Spatial filtering in the Fourier plane
In the way between the lens and the screen in a system like that in Fig. 4 there is a special position where we can operate the selection of the propagating light: it is the focal plan of the lens. In fact, it can be demonstrated6 that the light distribution in this plane is the spatial Fourier transform of the light distribution at the object plane, that is a lens has the same effect of free propagation over very long distances. By putting a stop in the focal plane we can thus select some Fourier components, that is some of the plane waves that compose the light diffracted by the object. In Fig. 6(a) we show the magnified image of a 1 mm2 mesh made of ∼ 100μm holes obtained with a single-lens imaging system. In Fig. 6(b) and (c) we show the image as modified by putting a slit (600μm) in the focal plane of the lens that selects only the vertical (b) or horizontal (c) components of the Fourier spectrum: as the horizontal structures in the diffraction pattern depend on the vertical structures in the object, the selection results in the elimination of vertical or horizontal lines from the mesh. This procedure is called “spatial filtering” and is commonly used to eliminate noisy components from laser beams.
The result of spatial filtering is rather surprising and interesting for students because it demonstrate once more that the information is in the light but the way it is encoded at different propagation distances is not trivial.

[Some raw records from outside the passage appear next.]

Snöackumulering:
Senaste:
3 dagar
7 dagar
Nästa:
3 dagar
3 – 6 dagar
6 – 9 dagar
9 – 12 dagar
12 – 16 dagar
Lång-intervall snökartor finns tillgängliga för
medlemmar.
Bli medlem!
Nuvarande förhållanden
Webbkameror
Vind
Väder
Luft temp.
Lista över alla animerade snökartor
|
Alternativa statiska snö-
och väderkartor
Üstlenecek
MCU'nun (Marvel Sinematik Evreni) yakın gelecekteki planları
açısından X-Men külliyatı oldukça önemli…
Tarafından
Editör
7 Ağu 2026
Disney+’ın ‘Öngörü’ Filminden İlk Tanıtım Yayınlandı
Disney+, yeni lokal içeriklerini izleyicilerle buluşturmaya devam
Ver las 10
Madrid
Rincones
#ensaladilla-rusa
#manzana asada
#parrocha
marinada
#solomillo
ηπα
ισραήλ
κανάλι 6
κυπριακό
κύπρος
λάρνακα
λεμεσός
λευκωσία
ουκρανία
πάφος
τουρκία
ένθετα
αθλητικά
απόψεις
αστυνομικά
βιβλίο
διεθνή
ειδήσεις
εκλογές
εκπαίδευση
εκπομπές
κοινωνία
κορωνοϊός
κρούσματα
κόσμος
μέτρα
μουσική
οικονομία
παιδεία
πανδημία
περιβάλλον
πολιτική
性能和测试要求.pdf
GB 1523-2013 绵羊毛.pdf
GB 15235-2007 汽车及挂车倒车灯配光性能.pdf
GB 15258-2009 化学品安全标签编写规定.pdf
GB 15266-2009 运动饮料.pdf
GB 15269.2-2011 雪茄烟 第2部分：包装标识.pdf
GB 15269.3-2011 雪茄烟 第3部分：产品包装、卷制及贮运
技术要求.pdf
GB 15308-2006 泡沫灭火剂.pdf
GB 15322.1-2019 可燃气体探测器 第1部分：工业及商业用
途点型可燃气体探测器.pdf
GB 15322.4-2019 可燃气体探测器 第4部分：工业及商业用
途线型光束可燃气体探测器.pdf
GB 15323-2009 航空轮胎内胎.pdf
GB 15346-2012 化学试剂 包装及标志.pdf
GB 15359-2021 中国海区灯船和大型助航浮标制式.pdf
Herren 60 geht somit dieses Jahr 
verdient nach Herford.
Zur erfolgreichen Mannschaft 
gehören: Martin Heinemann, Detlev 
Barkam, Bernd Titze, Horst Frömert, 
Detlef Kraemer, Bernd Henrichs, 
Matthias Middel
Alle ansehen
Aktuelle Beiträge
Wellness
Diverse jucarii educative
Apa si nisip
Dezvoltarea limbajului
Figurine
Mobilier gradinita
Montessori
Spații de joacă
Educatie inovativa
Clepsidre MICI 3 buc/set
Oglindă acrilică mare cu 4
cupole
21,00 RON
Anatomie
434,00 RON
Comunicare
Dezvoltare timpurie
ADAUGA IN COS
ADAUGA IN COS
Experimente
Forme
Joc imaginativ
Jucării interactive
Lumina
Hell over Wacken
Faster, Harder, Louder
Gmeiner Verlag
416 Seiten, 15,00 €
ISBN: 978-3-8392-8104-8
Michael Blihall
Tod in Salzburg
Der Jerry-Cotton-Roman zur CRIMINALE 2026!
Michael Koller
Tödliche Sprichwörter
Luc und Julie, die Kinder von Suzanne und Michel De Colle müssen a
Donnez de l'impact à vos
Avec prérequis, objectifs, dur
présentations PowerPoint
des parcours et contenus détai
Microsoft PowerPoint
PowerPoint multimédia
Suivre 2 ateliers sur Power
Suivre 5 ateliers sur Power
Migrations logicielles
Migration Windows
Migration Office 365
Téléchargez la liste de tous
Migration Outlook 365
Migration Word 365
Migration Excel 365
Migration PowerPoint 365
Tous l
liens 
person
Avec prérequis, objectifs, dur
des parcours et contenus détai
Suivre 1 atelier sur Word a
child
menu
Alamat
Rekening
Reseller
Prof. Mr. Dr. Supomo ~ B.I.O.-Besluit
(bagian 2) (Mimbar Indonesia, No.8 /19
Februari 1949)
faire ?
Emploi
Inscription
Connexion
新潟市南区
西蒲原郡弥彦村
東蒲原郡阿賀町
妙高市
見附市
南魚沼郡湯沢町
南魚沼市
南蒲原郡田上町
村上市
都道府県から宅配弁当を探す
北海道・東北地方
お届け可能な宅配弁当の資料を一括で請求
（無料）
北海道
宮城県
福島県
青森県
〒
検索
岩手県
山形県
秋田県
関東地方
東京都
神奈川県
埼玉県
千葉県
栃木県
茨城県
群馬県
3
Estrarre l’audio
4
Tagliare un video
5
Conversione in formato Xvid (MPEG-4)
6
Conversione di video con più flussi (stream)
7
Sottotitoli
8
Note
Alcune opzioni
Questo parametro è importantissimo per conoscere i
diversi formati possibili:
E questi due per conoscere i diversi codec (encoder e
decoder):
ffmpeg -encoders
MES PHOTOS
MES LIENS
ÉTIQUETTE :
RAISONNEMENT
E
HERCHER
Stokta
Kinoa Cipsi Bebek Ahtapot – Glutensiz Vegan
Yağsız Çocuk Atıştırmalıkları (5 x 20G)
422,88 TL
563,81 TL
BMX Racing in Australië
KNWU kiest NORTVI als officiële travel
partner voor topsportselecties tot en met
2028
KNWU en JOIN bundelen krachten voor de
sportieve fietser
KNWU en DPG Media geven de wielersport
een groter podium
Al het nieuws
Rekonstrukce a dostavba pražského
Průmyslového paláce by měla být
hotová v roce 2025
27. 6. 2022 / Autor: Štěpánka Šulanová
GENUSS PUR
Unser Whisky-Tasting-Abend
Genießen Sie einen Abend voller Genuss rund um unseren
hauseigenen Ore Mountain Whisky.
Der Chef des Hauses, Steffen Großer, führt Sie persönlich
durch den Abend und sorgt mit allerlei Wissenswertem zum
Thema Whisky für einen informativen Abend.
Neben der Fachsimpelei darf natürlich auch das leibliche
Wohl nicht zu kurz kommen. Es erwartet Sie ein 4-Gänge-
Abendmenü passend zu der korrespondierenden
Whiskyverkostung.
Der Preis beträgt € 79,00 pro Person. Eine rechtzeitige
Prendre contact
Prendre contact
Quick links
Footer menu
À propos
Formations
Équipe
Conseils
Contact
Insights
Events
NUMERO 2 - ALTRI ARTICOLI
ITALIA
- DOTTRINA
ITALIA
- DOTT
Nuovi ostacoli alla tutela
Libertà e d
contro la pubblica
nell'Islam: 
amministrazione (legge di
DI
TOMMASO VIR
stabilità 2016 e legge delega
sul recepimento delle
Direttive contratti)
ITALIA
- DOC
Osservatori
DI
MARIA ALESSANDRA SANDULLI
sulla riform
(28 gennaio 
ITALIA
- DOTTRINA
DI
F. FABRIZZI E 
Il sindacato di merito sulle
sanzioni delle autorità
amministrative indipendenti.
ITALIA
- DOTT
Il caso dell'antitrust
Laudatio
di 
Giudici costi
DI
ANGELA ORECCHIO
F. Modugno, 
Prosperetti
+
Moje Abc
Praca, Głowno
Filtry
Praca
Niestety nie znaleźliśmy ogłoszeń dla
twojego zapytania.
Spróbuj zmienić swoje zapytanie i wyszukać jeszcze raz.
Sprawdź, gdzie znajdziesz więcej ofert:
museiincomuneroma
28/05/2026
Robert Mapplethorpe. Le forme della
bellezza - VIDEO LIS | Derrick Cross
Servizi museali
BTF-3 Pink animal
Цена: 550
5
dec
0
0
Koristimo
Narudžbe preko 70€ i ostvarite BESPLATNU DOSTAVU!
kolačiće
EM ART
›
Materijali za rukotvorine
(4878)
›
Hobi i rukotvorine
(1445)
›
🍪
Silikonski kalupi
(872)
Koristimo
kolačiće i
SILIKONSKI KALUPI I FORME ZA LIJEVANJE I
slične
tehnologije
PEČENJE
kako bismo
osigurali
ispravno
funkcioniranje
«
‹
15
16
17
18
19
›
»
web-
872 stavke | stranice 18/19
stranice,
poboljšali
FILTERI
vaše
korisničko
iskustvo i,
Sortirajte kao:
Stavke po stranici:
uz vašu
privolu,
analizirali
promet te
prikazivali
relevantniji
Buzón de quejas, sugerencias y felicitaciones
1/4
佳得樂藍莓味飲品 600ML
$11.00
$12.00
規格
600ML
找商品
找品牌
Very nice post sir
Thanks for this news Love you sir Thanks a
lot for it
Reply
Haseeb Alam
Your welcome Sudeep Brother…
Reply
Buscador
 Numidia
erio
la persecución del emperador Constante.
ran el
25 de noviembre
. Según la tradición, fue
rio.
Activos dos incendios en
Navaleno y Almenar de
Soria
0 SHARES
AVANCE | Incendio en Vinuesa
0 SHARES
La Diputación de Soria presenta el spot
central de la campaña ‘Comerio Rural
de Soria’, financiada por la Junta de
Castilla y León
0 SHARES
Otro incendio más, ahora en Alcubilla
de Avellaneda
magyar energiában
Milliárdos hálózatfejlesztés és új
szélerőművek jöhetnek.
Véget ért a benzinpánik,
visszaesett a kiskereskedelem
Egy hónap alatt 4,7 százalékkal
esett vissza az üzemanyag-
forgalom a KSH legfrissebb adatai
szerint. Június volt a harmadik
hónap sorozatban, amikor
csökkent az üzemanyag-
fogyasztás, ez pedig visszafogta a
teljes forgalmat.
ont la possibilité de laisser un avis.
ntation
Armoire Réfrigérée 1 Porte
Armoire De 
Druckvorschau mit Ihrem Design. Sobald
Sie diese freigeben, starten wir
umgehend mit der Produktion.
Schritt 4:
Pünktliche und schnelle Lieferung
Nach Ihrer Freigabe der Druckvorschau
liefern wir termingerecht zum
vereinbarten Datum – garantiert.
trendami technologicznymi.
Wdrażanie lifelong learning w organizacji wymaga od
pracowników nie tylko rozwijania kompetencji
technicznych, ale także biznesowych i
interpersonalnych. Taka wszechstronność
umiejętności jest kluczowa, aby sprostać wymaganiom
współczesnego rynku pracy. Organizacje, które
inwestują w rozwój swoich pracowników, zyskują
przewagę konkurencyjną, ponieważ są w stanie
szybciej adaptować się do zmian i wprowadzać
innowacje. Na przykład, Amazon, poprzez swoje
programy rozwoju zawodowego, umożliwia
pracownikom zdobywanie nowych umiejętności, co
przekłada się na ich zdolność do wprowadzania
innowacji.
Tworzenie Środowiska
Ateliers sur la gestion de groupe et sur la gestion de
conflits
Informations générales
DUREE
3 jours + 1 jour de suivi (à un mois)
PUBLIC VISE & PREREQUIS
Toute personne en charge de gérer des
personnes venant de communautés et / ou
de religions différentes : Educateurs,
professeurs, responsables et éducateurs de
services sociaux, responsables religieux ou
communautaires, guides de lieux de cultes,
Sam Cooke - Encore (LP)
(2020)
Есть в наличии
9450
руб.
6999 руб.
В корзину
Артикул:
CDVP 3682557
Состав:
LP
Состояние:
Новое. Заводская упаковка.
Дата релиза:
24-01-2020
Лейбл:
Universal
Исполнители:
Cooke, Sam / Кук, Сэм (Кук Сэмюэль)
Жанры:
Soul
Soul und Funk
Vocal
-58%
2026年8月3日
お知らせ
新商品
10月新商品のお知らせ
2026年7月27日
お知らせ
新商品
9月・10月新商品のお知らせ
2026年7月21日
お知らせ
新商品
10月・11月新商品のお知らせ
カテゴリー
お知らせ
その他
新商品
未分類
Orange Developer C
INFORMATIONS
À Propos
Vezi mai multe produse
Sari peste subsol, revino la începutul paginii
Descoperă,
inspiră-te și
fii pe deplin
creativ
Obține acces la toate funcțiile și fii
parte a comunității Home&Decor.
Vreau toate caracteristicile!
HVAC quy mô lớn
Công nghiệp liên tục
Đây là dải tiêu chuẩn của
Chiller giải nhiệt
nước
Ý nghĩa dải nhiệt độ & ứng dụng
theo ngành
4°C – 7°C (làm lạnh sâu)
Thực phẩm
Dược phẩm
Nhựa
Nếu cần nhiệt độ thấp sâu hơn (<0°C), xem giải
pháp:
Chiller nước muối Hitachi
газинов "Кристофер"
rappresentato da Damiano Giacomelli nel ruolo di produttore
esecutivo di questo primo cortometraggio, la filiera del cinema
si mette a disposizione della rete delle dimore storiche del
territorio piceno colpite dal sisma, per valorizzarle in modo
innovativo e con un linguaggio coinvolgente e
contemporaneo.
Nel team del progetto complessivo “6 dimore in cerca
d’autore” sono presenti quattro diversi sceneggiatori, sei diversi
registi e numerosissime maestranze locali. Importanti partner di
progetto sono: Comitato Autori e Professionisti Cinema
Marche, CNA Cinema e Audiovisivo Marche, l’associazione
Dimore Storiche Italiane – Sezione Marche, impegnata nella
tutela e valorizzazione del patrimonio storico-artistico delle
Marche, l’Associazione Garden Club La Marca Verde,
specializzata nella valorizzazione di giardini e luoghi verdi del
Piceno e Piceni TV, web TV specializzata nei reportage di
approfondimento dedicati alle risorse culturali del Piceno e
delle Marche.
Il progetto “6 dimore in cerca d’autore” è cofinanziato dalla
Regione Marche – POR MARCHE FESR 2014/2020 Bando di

Note that once understood the working principle of spatial filtering, the effect of a pin-hole camera can be revisited in this spirit: when objects are far away, the pattern of the diffracted light on a screen is the Fourier transform of the light at the object plane. So if we collect the light through a small hole we are making a spatial filtering of the light that only selects a part of the available information: what we lose are the small details that are carried by waves at high angles that are not collected by the hole.
DISCUSSION AND CONCLUSIONS
We proposed this didactic path to self-selected students participating in the activity “Photography and holography” (16 hours) within the Piano Nazionale Lauree Scientifiche (PLS) of the Italian Ministry of Education and partially to entire classes in the module “Vision and image formation” (2 hours) of LuNa Project.7 During the academic years from 2009/2010 to 2012/2013 we involved in the activity more than 200 students, mainly from scientifically oriented High Schools. The results at the end was a good level of understanding of the nature of images and of the differences among them.
The main difference of this approach with respect to the conventional one is that the process of light propagation is approached in its entire complexity and the simplifications are introduced by the optical systems and not by the physical description.
In this way the description is at first glance more complicated but in the end it will better and easier explain many interesting phenomena avoiding confusion.
The didactic path could be implemented in all school laboratories as it does not require expensive equipment: the only difficulty stays in hologram registration that requires a more technical setup.
The Authors acknowledge the Piano Nazionale Lauree Scientifiche (PLS) of the Italian Ministry of Education.